COPENHAGEN—Ten of the world's top universities have convened a conference here with the tacit support of the United Nations, hoping to sway policymakers toward taking an aggressive stance on climate change.
But one wonders if the negotiators racing to meet a December deadline to create the world's biggest regulatory framework are listening.
Conference chair Katherine Richardson, a biological oceanographer at the University of Copenhagen, told the opening plenary session that the conference would ensure that policymakers would pay attention by providing compelling messages in three broad areas: how bad the climate science is [that is, how bad the impact of climate change will be], the "good news" that's out there in terms of new ways of mitigating carbon emissions, and the prospects for adapting to the proliferating impacts that scientists are seeing around the world. That "three stage rocket" will deliver its payload in June, in the form of a 30-page, peer-reviewed report—"Yes, with pictures," Richardson told the crowd. She acknowledged, however, that at times the relationship between climate scientists and politicians was "complicated."
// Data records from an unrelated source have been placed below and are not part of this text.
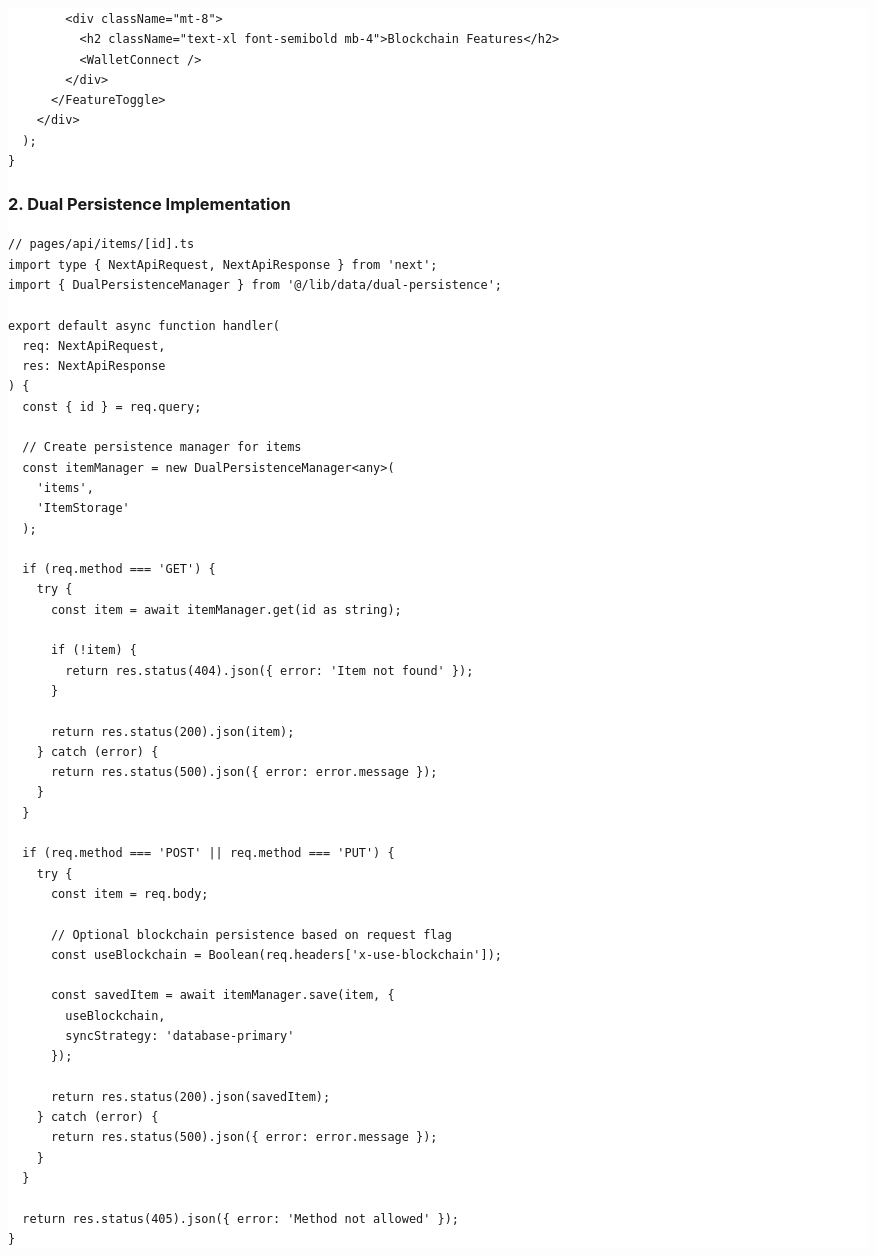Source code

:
 ```tsx
        <div className="mt-8">
          <h2 className="text-xl font-semibold mb-4">Blockchain Features</h2>
          <WalletConnect />
        </div>
      </FeatureToggle>
    </div>
  );
}
```

### 2. Dual Persistence Implementation

```tsx
// pages/api/items/[id].ts
import type { NextApiRequest, NextApiResponse } from 'next';
import { DualPersistenceManager } from '@/lib/data/dual-persistence';

export default async function handler(
  req: NextApiRequest,
  res: NextApiResponse
) {
  const { id } = req.query;
  
  // Create persistence manager for items
  const itemManager = new DualPersistenceManager<any>(
    'items',
    'ItemStorage'
  );
  
  if (req.method === 'GET') {
    try {
      const item = await itemManager.get(id as string);
      
      if (!item) {
        return res.status(404).json({ error: 'Item not found' });
      }
      
      return res.status(200).json(item);
    } catch (error) {
      return res.status(500).json({ error: error.message });
    }
  }
  
  if (req.method === 'POST' || req.method === 'PUT') {
    try {
      const item = req.body;
      
      // Optional blockchain persistence based on request flag
      const useBlockchain = Boolean(req.headers['x-use-blockchain']);
      
      const savedItem = await itemManager.save(item, {
        useBlockchain,
        syncStrategy: 'database-primary'
      });
      
      return res.status(200).json(savedItem);
    } catch (error) {
      return res.status(500).json({ error: error.message });
    }
  }
  
  return res.status(405).json({ error: 'Method not allowed' });
}
```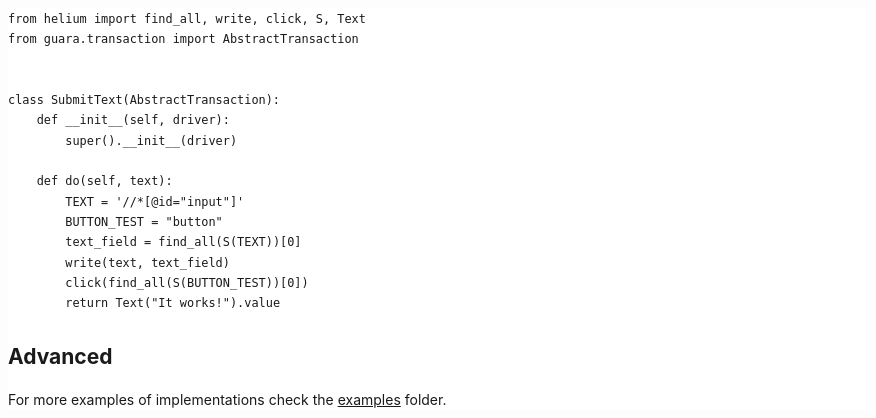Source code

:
 ```
from helium import find_all, write, click, S, Text
from guara.transaction import AbstractTransaction


class SubmitText(AbstractTransaction):
    def __init__(self, driver):
        super().__init__(driver)

    def do(self, text):
        TEXT = '//*[@id="input"]'
        BUTTON_TEST = "button"
        text_field = find_all(S(TEXT))[0]
        write(text, text_field)
        click(find_all(S(BUTTON_TEST))[0])
        return Text("It works!").value
```

## Advanced
For more examples of implementations check the [examples](https://github.com/douglasdcm/guara/blob/main/examples) folder.
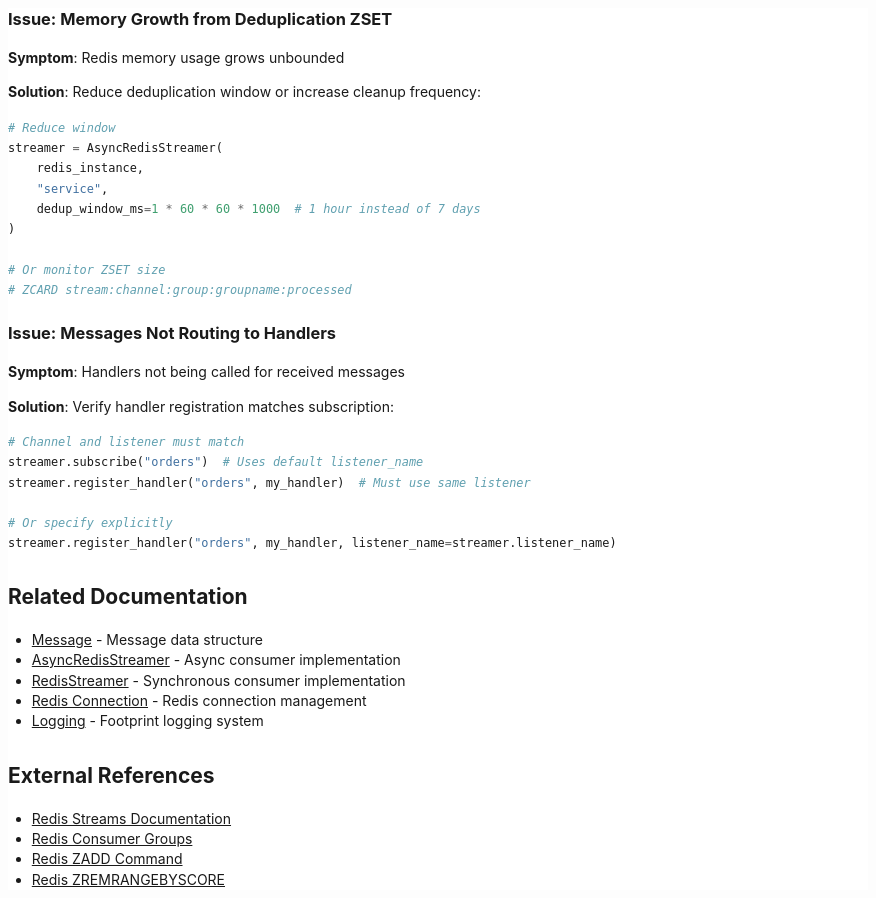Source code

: ### Issue: Memory Growth from Deduplication ZSET

**Symptom**: Redis memory usage grows unbounded

**Solution**: Reduce deduplication window or increase cleanup frequency:

```python
# Reduce window
streamer = AsyncRedisStreamer(
    redis_instance,
    "service",
    dedup_window_ms=1 * 60 * 60 * 1000  # 1 hour instead of 7 days
)

# Or monitor ZSET size
# ZCARD stream:channel:group:groupname:processed
```

### Issue: Messages Not Routing to Handlers

**Symptom**: Handlers not being called for received messages

**Solution**: Verify handler registration matches subscription:

```python
# Channel and listener must match
streamer.subscribe("orders")  # Uses default listener_name
streamer.register_handler("orders", my_handler)  # Must use same listener

# Or specify explicitly
streamer.register_handler("orders", my_handler, listener_name=streamer.listener_name)
```

## Related Documentation

- [Message](message.md) - Message data structure
- [AsyncRedisStreamer](asynchronize.md) - Async consumer implementation
- [RedisStreamer](synchronize.md) - Synchronous consumer implementation
- [Redis Connection](../redis/connection.md) - Redis connection management
- [Logging](../log/footprint.md) - Footprint logging system

## External References

- [Redis Streams Documentation](https://redis.io/docs/data-types/streams/)
- [Redis Consumer Groups](https://redis.io/docs/data-types/streams/#consumer-groups)
- [Redis ZADD Command](https://redis.io/commands/zadd/)
- [Redis ZREMRANGEBYSCORE](https://redis.io/commands/zremrangebyscore/)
At the end of the conference, Richardson said, a small panel consisting of energy scientist Dan Kammen of the University of California, Berkeley, British economist Nicholas Stern, and Richardson will be quizzed for roughly an hour by Danish Prime Minister Anders Fogh Rasmussen over the "major messages" of the conference.
After Richardson's address, Kammen sat checking his e-mail on an iPhone at an open cafeteria table. He had just a minute to talk—a 2:00 meeting to discuss that final session was coming up. The agenda? "Write those questions," he joked. "The way I see it, there are two messages to this conference. The climate science is worse than we thought, [and] there's more solutions than we thought—but we're not adopting them fast enough."